Al-Mawardi dalam Al-Ahkam As-Sulthaniyyah menulis bahwa inti dari siyasah adalah ri’ayah syu’unil ummah — mengurus urusan umat dengan kebijaksanaan dan keadilan.
Rasulullah ﷺ pun mengingatkan:
“Apabila suatu urusan diserahkan bukan kepada ahlinya, maka tunggulah kehancurannya.” (HR. Bukhari)
Hadis ini adalah peringatan tentang tanggung jawab sosial dan politik.
Ketika politik diserahkan pada yang belum berilmu, ketika suara diukur dari jumlah pengikut, bukan kedalaman pikir, maka kehancuran itu hanya menunggu waktu.
Politik Digital dan Kekosongan Nilai:
Fenomena “OK Gas” hanyalah gejala dari dunia digital yang kehilangan kompas moral. Kita hidup dalam ekosistem algoritmik yang memanjakan reaksi, bukan refleksi. Media sosial memberi kebebasan berbicara, tapi sekaligus menjerat kita dalam ruang gema (echo chamber) tempat ide yang sama berputar tanpa arah.
Politik lalu berubah menjadi konten.
Yang penting lucu, bukan bermakna.
Yang penting ramai, bukan benar.
Yang penting viral, bukan visioner.
Seperti diingatkan Frank Pasquale dalam The Black Box Society (2015), algoritma telah menjadi kekuatan tak terlihat yang menentukan apa yang kita tahu, pikirkan, dan percayai — tanpa kita sadari.
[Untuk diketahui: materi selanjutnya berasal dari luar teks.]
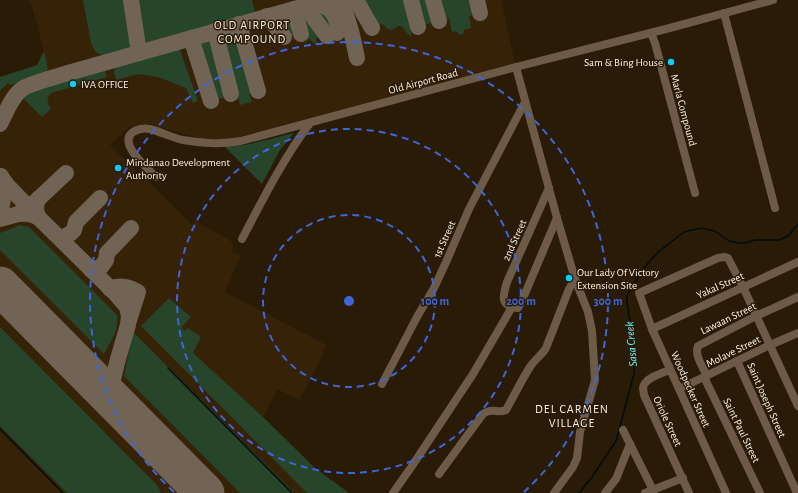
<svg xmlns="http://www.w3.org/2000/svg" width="798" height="493" font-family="'Alegreya Sans',sans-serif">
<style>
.built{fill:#362207}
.green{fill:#26452a}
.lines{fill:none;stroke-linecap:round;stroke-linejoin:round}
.stream{stroke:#000c0f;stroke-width:1.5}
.taxiway{stroke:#726454;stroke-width:16}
.runway{stroke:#726454;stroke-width:39}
.minor{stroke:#6d5b48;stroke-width:8}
.ring{fill:none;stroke:#3e66da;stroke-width:2;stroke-dasharray:7 5}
.poi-dot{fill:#0ccafa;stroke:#2a1b07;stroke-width:1.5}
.labels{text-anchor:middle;stroke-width:3;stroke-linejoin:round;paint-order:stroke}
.poi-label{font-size:11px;fill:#fcf1e5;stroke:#2a1b07;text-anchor:start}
.street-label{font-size:11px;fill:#fcf1e5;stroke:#2a1b07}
.neighbourhood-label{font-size:12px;letter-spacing:1px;fill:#fcf1e5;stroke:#2a1b07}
.water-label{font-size:12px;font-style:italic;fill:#6ceafa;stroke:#2a1b07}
.centre{fill:#3e66da;stroke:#2a1b07;stroke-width:2}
.ring-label{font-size:12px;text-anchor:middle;font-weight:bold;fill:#3e66da;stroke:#2a1b07;stroke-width:3;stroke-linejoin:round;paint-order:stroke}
</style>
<rect width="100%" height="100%" fill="#2a1b07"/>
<path class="built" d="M30 0H501L515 63 232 139 214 140 201 138 176 132 151 124H144L135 128 131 126 128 128 110 145 141 176 142 175 192 225 196 221 205 228 206 227 231 241 233 247 232 252 241 255 225 292 326 345 319 362 300 400 277 389 263 417 315 468 349 493H0V77L37 65 44 51Z"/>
<g class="green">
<path d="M83 0H128L134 45V47L131 49 107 56 99 54 95 51 91 43Z"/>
<path d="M133 0H252L255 13 140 46Z"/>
<path d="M358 0H409L416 28 410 30 412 37 406 32 402 26H398L392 30 388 29 382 24H380V27L381 31 378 25 375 26Z"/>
<path d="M413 0H430L431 5 433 4 438 21 420 26Z"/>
<path d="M438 0H475L478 11 475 14 469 16 471 28 464 30 463 34 460 35 456 31 452 32 449 18 441 20 437 3H439Z"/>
<path d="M318 7C329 8 341 24 333 34L330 35 314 11 315 8Z"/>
<path d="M304 11 308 12 323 37 316 38 317 45 309 39 305 42 298 15 300 12Z"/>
<path d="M289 15C297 17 297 27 299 34 295 35 291 37 288 36 282 35 277 24 277 19Z"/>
<path d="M237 30 239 32 256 92 249 94 252 102 240 105 237 93H234L219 38V36L221 35Z"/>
<path d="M210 38H212L215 42 231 96 215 100 198 46C199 40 205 39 210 38Z"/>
<path d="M179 47 198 101 193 103 186 88 158 77 138 74 116 80 114 72 116 65Z"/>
<path d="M44 51 48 69 46 73 10 85 8 83 0 91V77L37 65Z"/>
<path d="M100 69 105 71 107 77 51 93C47 99 46 102 51 108L42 117 24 99 28 93 36 88Z"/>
<path d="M294 133 280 150 262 184 225 147C248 146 272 138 294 133Z"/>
<path d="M20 225 29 227 117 315C119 330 111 341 104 354L0 250V233Z"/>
<path d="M169 298 191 317 181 328 185 331 188 328 201 337 193 353 263 417 315 468 349 493H307L141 326Z"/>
<path d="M0 327 157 485 161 493H67L0 426Z"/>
<path d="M133 332 294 493H240L124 376Z"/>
</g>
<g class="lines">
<g class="stream">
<path d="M168 368 292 493"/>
<path d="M0 429 63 493"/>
<path d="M579 493 592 477 616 441 634 374 635 355 627 302V296L643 269 658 252 684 232 701 228 715 231 729 241 739 243H744L755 240H780L789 235 798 224"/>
</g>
<g class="taxiway">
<path d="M131 0 139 53"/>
<path d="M340 0C349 19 353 38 357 58"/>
<path d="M356 0 372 28"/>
<path d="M411 0 418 27"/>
<path d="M433 0 439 21"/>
<path d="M477 0 480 13"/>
<path d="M313 3C317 4 323 5 326 7 335 12 339 24 337 33"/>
<path d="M305 6 327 36"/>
<path d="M294 9 301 34"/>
<path d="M267 16 284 37"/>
<path d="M239 24 258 91"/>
<path d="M215 31 231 94"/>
<path d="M191 38 211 101"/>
<path d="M0 124C6 113 11 97 22 89 31 83 50 79 61 75L326 0"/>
<path d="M2 178 7 185 39 218C35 211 35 204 39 198"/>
<path d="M32 205 66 173"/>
<path d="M0 212C4 200 5 188 1 176"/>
<path d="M19 214C26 213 33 214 39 218L115 293 127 307 129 316 128 325 118 359 109 395"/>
<path d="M0 219 29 211"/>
<path d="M60 238 64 237 71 233 74 230 76 222 100 198"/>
<path d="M91 270 101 267 106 260 107 253 131 228"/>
<path d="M110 289C120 284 129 287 138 292L129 320"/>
<path d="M185 473 190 485 191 493"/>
</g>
<path class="runway" d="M0 286 205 493"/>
<g class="minor">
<path d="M724 13 775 208"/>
<path d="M651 33 655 43 695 193"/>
<path d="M516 67 557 218 575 279 588 312 592 331 595 380 580 432 577 458 573 467 554 493"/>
<path d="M156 177C148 169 117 143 133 132 138 129 145 128 150 129 162 132 172 138 183 140 203 143 221 145 241 141L516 67 666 29 773 0"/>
<path d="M549 188 507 282C503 296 499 306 518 308L521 303 557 218"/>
<path d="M242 239C263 199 283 159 310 123"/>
<path d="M652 329 798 262"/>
<path d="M737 361 797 493"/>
<path d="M670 370C662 373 644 378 643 388 643 388 644 394 644 395L689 493"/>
<path d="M707 376C703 367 694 355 698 346L756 316 798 297"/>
<path d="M704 377 760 493"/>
<path d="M382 384 417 317 434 288 447 260 469 209 525 102"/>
<path d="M679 389 770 345 798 333"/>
<path d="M623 430 653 490"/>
<path d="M439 474 483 414C493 407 497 414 506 410 514 396 521 381 530 367 534 360 542 355 546 348L569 289 575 279"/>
<path d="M393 493 412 466 473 374 512 307"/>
<path d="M605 493 616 479 630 444"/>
<path d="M645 493 683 478"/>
<path d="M726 493 652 329 639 293 718 258 725 257 728 258 743 287 798 406"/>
</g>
</g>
<g class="ring">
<circle cx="349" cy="301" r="86"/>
<circle cx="349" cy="301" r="172"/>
<path d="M174 492A259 259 0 1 1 524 492"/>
</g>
<g class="poi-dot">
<circle cx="671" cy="62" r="4"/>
<circle cx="73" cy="84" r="4"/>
<circle cx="118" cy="168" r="4"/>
<circle cx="569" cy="278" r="4"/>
</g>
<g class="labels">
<g class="poi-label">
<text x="663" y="66" text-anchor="end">Sam &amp; Bing House</text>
<text x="81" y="88">IVA OFFICE</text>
<text x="126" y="166">Mindanao Development<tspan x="126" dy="13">Authority</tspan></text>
<text x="577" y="276">Our Lady Of Victory<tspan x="577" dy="13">Extension Site</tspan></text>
</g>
<g class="street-label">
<text transform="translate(423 81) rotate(-15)" y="4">Old Airport Road</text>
<text transform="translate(684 110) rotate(75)" y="4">Marla Compound</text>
<text transform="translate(444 239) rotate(-66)" y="4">1st Street</text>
<text transform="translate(514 240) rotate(-66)" y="4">2nd Street</text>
<text transform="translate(720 285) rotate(-24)" y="4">Yakal Street</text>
<text transform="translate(728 318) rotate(-26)" y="4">Lawaan Street</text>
<text transform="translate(733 351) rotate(-26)" y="4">Molave Street</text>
<text transform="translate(691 389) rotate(66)" y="4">Woodpecker Street</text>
<text transform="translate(767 400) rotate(66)" y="4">Saint Joseph Street</text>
<text transform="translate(668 421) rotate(65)" y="4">Oriole Street</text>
<text transform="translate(742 430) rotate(64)" y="4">Saint Paul Street</text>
</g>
<g class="neighbourhood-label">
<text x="252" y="29">OLD AIRPORT<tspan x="252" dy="14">COMPOUND</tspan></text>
<text x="572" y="413">DEL CARMEN<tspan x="572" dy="14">VILLAGE</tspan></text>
</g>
<g class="water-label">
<text transform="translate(631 344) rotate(-95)" y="4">Sasa Creek</text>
</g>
</g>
<circle cx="349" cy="301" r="6" class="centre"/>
<g class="ring-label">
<text x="435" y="305">100 m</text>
<text x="521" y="305">200 m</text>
<text x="608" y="305">300 m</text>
</g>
</svg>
Di sinilah bahaya itu tumbuh: ketika kesadaran politik dibentuk bukan oleh ilmu dan pengalaman, tetapi oleh engagement rate.
Anak Muda Antara Energi dan Arah:
Kita tidak kekurangan generasi muda yang berani, tapi kita kekurangan generasi muda yang tahu mengapa mereka harus berani. Mereka punya energi besar, tapi kurang arah nilai.
Punya semangat, tapi kehilangan fondasi moral.
Anthony Giddens dalam The Constitution of Society menjelaskan bahwa perilaku manusia selalu dibentuk oleh struktur sosial yang tak kasat mata.
Hari ini, struktur itu adalah algoritma — yang mengatur apa yang kita lihat, siapa yang kita ikuti, bahkan apa yang kita anggap penting.